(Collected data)

Content starts

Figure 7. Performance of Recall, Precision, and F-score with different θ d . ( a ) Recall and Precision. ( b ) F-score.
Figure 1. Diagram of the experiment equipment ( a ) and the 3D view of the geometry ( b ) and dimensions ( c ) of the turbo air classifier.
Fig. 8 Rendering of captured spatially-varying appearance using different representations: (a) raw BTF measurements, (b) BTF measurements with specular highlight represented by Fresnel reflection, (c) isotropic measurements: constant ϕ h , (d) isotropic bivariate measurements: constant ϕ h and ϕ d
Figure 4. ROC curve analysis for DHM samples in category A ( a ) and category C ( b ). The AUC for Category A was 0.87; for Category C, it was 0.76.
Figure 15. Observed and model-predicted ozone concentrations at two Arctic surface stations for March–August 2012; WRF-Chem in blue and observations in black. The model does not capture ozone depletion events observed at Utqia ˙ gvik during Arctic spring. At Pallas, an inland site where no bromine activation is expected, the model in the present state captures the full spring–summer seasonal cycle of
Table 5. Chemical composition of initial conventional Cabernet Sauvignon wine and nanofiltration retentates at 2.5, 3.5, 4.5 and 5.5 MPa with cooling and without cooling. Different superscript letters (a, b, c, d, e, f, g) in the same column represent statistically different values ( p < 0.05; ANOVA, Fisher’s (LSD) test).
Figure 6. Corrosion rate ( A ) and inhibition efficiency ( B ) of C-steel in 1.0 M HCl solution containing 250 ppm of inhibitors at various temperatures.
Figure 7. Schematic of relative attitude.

Content ends

- _Directions_: Could you write out all the entries word for word?

- _Task output_:
Figure 7. Performance of Recall, Precision, and F-score with different θ d . ( a ) Recall and Precision. ( b ) F-score.
Figure 1. Diagram of the experiment equipment ( a ) and the 3D view of the geometry ( b ) and dimensions ( c ) of the turbo air classifier.
Fig. 8 Rendering of captured spatially-varying appearance using different representations: (a) raw BTF measurements, (b) BTF measurements with specular highlight represented by Fresnel reflection, (c) isotropic measurements: constant ϕ h , (d) isotropic bivariate measurements: constant ϕ h and ϕ d
Figure 4. ROC curve analysis for DHM samples in category A ( a ) and category C ( b ). The AUC for Category A was 0.87; for Category C, it was 0.76.
Figure 15. Observed and model-predicted ozone concentrations at two Arctic surface stations for March–August 2012; WRF-Chem in blue and observations in black. The model does not capture ozone depletion events observed at Utqia ˙ gvik during Arctic spring. At Pallas, an inland site where no bromine activation is expected, the model in the present state captures the full spring–summer seasonal cycle of
Table 5. Chemical composition of initial conventional Cabernet Sauvignon wine and nanofiltration retentates at 2.5, 3.5, 4.5 and 5.5 MPa with cooling and without cooling. Different superscript letters (a, b, c, d, e, f, g) in the same column represent statistically different values ( p < 0.05; ANOVA, Fisher’s (LSD) test).
Figure 6. Corrosion rate ( A ) and inhibition efficiency ( B ) of C-steel in 1.0 M HCl solution containing 250 ppm of inhibitors at various temperatures.
Figure 7. Schematic of relative attitude.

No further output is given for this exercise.